Ajuda de sindicato e recomeço no Brasil
A matéria da Globo que mudou a vida de Perivaldo foi ao ar
no Fantástico, em 2013. Presidente do Sindicato dos Atletas de Futebol do
Estado do Rio de Janeiro, Alfredo Sampaio assistiu e entrou em ação. Falou com
a família do ex-jogador e foi até Lisboa.
"Não sabíamos o que iríamos encontrar em Portugual. Fui
com um dos filhos dele e, graças a Deus, a decisão de voltar ao Brasil foi
imediata. Fizemos umas compras, hospedamos ele no hotel e arrumamos tudo para
voltar. Foi um momento emocionante em que pude ajudar um cara com essa
história, o que me orgulha muito", disse Sampaio.
O fundo do poço tinha ficado no passado. Perivaldo Lúcio
Dantas voltou a ter nome, sobrenome e dignidade no início de 2014. O sindicato
alugou um apartamento e deu um emprego para o ex-jogador.
Ele ficou responsável pelo cadastro de atletas no sistema e
também passou a fazer parte de uma comissão técnica que passava treinos para os
jogadores que estavam sem clubes e amparados pelo sindicato.
"Vai ser tipo uma vida dupla, aqui e no campo. E lá
ainda dou meus pitacos. Chego na galera, dou uma dica, falo da maneira de bater
na bola, principalmente para o pessoal que joga na lateral.

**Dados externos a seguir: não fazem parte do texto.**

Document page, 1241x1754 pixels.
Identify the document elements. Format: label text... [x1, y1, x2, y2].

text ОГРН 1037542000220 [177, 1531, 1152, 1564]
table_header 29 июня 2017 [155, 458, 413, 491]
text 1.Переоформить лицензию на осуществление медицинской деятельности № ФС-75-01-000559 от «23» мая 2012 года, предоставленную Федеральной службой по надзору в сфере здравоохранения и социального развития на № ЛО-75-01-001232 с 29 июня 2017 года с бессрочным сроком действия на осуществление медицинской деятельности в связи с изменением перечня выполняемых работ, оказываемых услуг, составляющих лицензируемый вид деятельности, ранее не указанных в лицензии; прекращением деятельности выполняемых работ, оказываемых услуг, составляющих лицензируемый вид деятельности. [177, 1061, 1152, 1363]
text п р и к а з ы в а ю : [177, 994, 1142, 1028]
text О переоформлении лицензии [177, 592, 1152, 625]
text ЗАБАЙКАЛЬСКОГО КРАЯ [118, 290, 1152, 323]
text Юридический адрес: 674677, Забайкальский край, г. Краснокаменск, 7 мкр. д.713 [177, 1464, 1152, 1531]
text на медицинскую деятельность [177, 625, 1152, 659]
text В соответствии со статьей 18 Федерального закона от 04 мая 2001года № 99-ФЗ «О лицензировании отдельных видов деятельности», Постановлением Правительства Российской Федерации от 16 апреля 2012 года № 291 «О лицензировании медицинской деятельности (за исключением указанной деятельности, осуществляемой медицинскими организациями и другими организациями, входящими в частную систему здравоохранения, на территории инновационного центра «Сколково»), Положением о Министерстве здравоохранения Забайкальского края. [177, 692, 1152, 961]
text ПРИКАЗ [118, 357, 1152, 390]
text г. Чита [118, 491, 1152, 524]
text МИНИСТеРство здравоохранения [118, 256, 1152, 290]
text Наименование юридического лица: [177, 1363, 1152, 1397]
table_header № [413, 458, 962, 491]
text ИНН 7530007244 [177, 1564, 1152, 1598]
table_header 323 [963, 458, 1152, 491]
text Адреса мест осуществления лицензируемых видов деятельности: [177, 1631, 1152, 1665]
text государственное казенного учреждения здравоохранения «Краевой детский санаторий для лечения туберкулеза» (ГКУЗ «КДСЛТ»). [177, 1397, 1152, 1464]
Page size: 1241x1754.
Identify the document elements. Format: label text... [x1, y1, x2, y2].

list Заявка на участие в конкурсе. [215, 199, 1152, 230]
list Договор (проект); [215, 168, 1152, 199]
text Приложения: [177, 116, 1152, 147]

É bacana poder ter
uma chance de passar tudo o que aprendi com a bola no pé também", disse ao
UOL na oportunidade.
Perivaldo reencontrou a felicidade. A fome e a falta de uma
cama ficaram no passado. A única dificuldade era virar amigo da tecnologia. Mas
isso estava longe de tirar o sorriso de seu rosto.
Na reta final, buscava carinho, não dinheiro
Se em Portugal Perivaldo tinha que lutar por dinheiro para
ter o que comer, no sindicato o jogador tinha outras prioridades. Ele buscava
carinho. Vivia em um local em que era reconhecido por tudo o que fez no
futebol.
"Estou aqui, gosto do ambiente, das pessoas, da maneira
como sou tratado. São todos amigos de verdade. Só peço a Deus que me dê força e
coragem para seguir aqui. Até ofereceram outras coisas, mas não dá para sair
daqui. Dinheiro não me atrai mais, já tive muito. Eu só quero esse ambiente. E
acho que não encontro outro lugar para ser bem tratado como esse. Isso aqui é
meu futuro. Não posso desperdiçar mais uma chance. Se não fosse o Alfredo para
me ajudar, não sei onde estaria e como seria meu regresso. Nem sei se teria
isso", disse Perivaldo.
"Foi um período muito legal. Todo mundo sabe como o
Perivaldo tinha um temperamento explosivo. Mas, nesse retorno, ele estava muito
tranquilo. Não teve nenhum episódio que tivemos que chamar atenção. Ele só
queria conversar. Ia para a porta do sindicato e ficava lá puxando assunto com
quem passava e o reconhecia. Largou até as bebidas. Levei em várias festas da
federação e ele ficou só na água. Uma pena ter sido um final feliz tão
rápido", lembrou Alfredo.
Perivaldo morreu em julho de 2017, aos 64 anos, vítima de pneumonia.
Os pouco mais de três anos que o ex-jogador ficou no sindicato foram felizes.
Precisava de muito pouco para arrancar um sorriso da cria da Pituba.